According to Block, fashion was central to Homer's commercial engravings and woodcuts — with much of it offering a “see and be seen” theme.  Beauty, fashion, and social preening permeate Homer’s magazine beach illustrations.  Women in elaborate dresses and bonnets, their silk ribbons blowing in the coastal winds and balanced by proper gloves and parasols.  

In reality, Block said women’s 19th-century “bathing suits” were far from fun.  Full-length and made of wool, Block said, women’s swimming attire required long pants to cover legs and often with long sleeves as well.  Oiled silk caps covered their hair, and until the 1890s, women had the added constraints of boned corsets under bathing suits for modesty.  Yes, said Block, leisure "bathing" was a dangerous business for women of the time.  Drownings were common byproducts of this new activity.

But fashion in commercial art is the job, and fashion in fine art is not.  Block said that Homer easily separated the two, navigating his practical reality of making a living with his aspirations to be a fine artist.  This is no more apparent than in his painting, “Eagle Head,” depicting three women on the shores of Singing Beach in Manchester.   With "Eagle Head," Block said, we see Homer as a fine artist powerfully showing an America in transition, with its changing realities of class and gender, and presenting the noble, simple beauty of the coast and the people living their lives near it.

Today's contemporary eye sees Homer’s “Eagle Head” as a quiet view of three women in a strikingly intimate moment, gathering themselves post-swim.  One flips her dripping wet, long hair upside down to dry it while her friend sits beside her, tying her shoes.  A third woman stands with them, her back to the painter.  None are posing or seem aware of being watched.   A small terrier dog is off to their side, at the ready for something.  Perhaps to be engaged or fed.  Or possibly defending his turf.  
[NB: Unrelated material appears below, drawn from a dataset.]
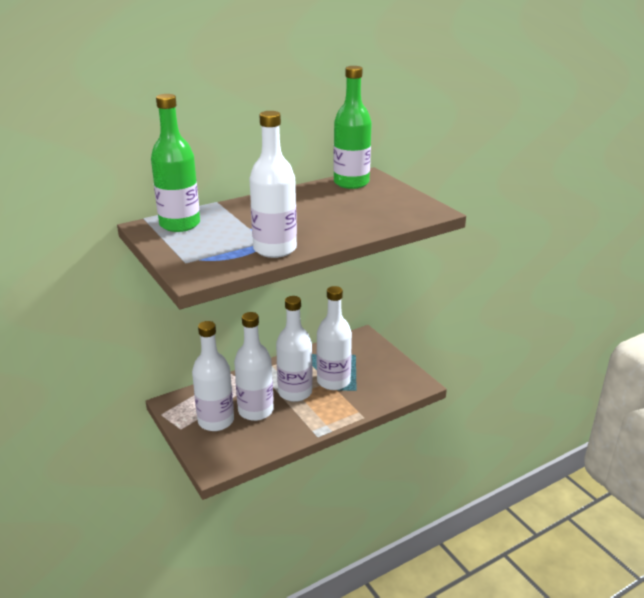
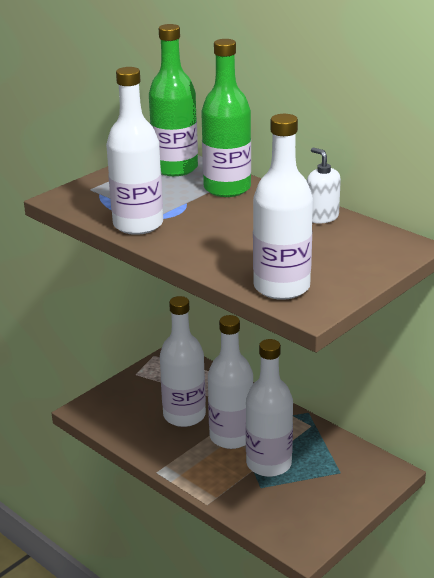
camera: 75 degrees right, 0 degrees up
(216, 421) = (156, 393): white bottle -> white bottle (281, 287)
(312, 190) = (322, 217): none -> white soap dispenser
(351, 183) = (368, 237): green bottle -> green bottle (227, 188)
Yet, "Eagle Head" was universally panned by critics when it debuted in New York’s National Academy of Design’s spring 1870 show, Block said.  Its subject matter was offensive to New York society's eyes, which preferred ordered, idealized seascapes and landscapes.  The bare legs and tanned skin (“brick-dust color,” one critic derisively said) revealed these women to be working-class—unacceptable subjects for fine art at that time.  Further, critics said Homer's landscape was presented crudely, and Singing Beach felt empty, perhaps lonely and depressing to National Academy of Design patrons. 

But Homer, still at his life's practical intersection between commercial and fine art, had revamped "Eagle Head" in an alternative, adapted illustration called “High Tide,” published in the August 1870 edition of Every Saturday magazine. 

Created at the publisher’s discretion, "High Tide" was appropriate and commercial, with little nips and tucks that cleansed it of the original painting’s offenses.  The brick-dust-colored legs of the women’s exposed legs were covered.  The seated woman now offered a pleasant, soft smile that replaced her facial expression of directness in "Eagle Head."  A smattering of people enjoying Singing Beach was added to the background.  The rocks of Eagle Head in the background were lowered, and a steamship was inserted into the ocean horizon.  And — for some reason — the dog was replaced with a bathing cap.  With these adjustments—voila!—"High Tide" was ready for public consumption.

We know Homer moved on from commercial illustration and became one of the most influential painters in America, known for his naturalistic watercolor and oil seascape paintings. 

"Eagle Head" is now considered a triumph and hangs in the Metropolitan Museum of Art in New York as part of its permanent collection.